Task description:
Reproduce exactly the line with "Judge people and" and the lines after it. Stop at the last line of the data and include nothing else.

Information shown:
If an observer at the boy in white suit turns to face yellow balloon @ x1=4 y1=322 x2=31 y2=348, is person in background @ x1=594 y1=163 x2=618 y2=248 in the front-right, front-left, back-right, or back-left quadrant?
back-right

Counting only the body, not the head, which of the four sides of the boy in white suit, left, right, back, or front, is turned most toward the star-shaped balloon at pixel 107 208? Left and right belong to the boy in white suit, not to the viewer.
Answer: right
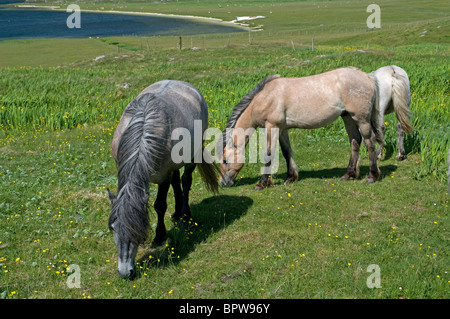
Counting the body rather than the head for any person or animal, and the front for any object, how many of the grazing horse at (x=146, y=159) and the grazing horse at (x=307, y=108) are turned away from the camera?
0

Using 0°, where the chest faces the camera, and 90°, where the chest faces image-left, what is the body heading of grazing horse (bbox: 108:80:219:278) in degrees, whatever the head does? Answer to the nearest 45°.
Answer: approximately 45°

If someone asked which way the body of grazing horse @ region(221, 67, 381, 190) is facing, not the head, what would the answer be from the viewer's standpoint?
to the viewer's left

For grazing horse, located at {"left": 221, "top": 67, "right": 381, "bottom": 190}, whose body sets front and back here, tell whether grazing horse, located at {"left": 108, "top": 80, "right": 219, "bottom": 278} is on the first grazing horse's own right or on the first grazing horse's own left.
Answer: on the first grazing horse's own left

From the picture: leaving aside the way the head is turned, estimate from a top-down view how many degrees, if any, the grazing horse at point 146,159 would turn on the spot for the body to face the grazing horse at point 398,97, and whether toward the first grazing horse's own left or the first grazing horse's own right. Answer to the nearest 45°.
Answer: approximately 180°

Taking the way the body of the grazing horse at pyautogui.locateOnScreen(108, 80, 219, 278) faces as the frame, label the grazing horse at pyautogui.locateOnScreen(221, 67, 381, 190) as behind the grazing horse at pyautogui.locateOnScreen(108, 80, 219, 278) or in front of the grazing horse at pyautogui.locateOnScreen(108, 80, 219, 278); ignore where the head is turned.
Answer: behind
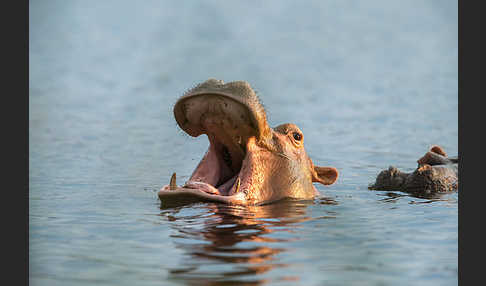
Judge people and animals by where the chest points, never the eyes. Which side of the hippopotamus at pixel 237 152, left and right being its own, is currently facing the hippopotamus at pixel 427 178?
back

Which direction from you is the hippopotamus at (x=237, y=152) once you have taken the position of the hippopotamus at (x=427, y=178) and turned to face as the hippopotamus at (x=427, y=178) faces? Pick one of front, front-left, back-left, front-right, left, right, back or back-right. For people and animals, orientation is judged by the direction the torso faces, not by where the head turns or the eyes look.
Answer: front-left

Answer section:
Judge people and animals by where the chest points, never the eyes. Which side of the hippopotamus at pixel 237 152, left and right being its own, is currently facing the hippopotamus at pixel 427 178?
back

Which direction from you is the hippopotamus at (x=237, y=152) once you have taken the position of the hippopotamus at (x=427, y=178) and turned to face as the hippopotamus at (x=427, y=178) faces? Pick one of front, front-left, back-left, front-right, left, right, back or back-right. For people and animals, orientation is judged by the direction the torso faces, not by where the head turns or the eyes look.
Answer: front-left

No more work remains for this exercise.